→ **Source text**
‘The tsunami just keeps coming’: Europe’s growing
cocaine market
Customs officials face losing battle as €10bn cocaine
trade leads to dramatic increase in violent crime in north-west Europe
Jon Henley
Jon Henley in Le Havre
@jonhenley
Wed 18 Oct
2023 06.00 CEST
https://www.theguardian.com/world/2023/oct/18/tsunami-keeps-coming-europe-growing-cocaine-market
Squeezed
between the two channels of France’s biggest container port is a warren of
narrow alleyways, blowsy 1950s bungalows and – along a windblown high road – a
disheartening parade of shuttered shops.
Les Neiges
is Le Havre’s dockers’ district. At the end of each side street stands a
3-metre, steel-and-concrete fence topped with razor wire; beyond that, dipping
and swivelling, the cranes and gantries that process more than 3m containers a
year.
Hidden away
in those shipping containers, stashed among the bananas, frozen prawns, cane
sugar and canned fruit, is an ever-increasing quantity of cocaine. Of the
record 27 tonnes of the drug seized in France last year, more than a third was
intercepted in the Normandy port.
“What we’re
actually seeing,” said Laurent Laniel of the European Monitoring Centre for
Drugs and Drug Addiction (EMCDDA), “is a concerted, ongoing attempt to flood
Europe with cocaine. It’s an expanding market, and it shows no sign of
slowing.”
Each year
since 2017, Laniel said, EU police and customs officers have seized more of the
drug than the last. In 2021, the most recent year for which full data is
available, it was 303 tonnes – five times more than a decade ago. “And that’s
just what we intercepted,” he said. “Right now, it doesn’t seem like a battle
we’re winning.”
The
consequences, within and beyond the continent’s key north-western gateways of
Antwerp, Rotterdam and Le Havre, are spiralling corruption as the drug cartels
bid to co-opt port logistics firms, local union officials and politicians, even
the judicial system – and a dramatic increase in violent crime.
As South
American traffickers link up with European organised crime gangs to share the
spoils of a €10bn market, the Netherlands, Belgium and France have witnessed
drug-related contract killings, torture, bombings, shootouts and deaths.

→ **Input records**
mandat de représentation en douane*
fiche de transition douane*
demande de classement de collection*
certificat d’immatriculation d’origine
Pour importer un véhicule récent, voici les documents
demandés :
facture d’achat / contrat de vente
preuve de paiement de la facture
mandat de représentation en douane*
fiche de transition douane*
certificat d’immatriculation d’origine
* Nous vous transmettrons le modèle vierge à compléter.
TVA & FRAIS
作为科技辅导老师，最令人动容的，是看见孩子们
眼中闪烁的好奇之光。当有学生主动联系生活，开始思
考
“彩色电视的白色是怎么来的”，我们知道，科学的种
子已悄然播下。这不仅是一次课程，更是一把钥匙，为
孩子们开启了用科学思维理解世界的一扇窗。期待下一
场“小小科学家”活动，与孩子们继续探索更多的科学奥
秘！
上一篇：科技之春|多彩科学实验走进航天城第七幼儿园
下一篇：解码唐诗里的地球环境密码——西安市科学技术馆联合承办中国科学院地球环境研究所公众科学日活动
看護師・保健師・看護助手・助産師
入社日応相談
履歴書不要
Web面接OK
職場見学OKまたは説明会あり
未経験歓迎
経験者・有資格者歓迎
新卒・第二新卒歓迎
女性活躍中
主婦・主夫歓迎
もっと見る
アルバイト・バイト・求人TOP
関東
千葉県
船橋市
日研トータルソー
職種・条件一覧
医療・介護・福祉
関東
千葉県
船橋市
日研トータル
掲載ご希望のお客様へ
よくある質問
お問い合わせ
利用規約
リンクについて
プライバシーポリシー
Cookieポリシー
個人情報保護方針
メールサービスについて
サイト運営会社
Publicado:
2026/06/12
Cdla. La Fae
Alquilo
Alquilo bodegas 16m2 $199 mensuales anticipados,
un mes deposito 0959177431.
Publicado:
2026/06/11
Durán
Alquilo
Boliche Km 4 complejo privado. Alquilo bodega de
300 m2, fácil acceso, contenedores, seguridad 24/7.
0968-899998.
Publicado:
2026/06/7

==

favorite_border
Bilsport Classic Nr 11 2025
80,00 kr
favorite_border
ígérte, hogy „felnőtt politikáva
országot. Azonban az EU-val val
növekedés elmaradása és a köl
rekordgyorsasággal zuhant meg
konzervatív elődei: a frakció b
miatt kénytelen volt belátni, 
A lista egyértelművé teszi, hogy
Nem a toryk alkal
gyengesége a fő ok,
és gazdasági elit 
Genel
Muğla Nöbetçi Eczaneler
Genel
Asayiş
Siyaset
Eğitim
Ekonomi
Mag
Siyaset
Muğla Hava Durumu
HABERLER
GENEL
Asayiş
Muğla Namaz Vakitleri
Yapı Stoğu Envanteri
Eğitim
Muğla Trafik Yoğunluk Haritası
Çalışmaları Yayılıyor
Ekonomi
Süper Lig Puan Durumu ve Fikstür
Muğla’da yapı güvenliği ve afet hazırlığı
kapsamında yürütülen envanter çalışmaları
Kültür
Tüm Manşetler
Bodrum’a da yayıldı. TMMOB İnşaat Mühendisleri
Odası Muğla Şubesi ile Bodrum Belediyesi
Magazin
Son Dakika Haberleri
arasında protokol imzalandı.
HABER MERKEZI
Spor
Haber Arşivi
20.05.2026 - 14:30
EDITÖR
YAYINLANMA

→ **Problem set**
(1) Quote the cocaine article word for word from "Hidden away" to "the Normandy port.".
(2) How many lines of the records contain the string "Bodrum"? Reply with only the number.

→ **Your responses**
(1)
Hidden away
in those shipping containers, stashed among the bananas, frozen prawns, cane
sugar and canned fruit, is an ever-increasing quantity of cocaine. Of the
record 27 tonnes of the drug seized in France last year, more than a third was
intercepted in the Normandy port.

(2) 2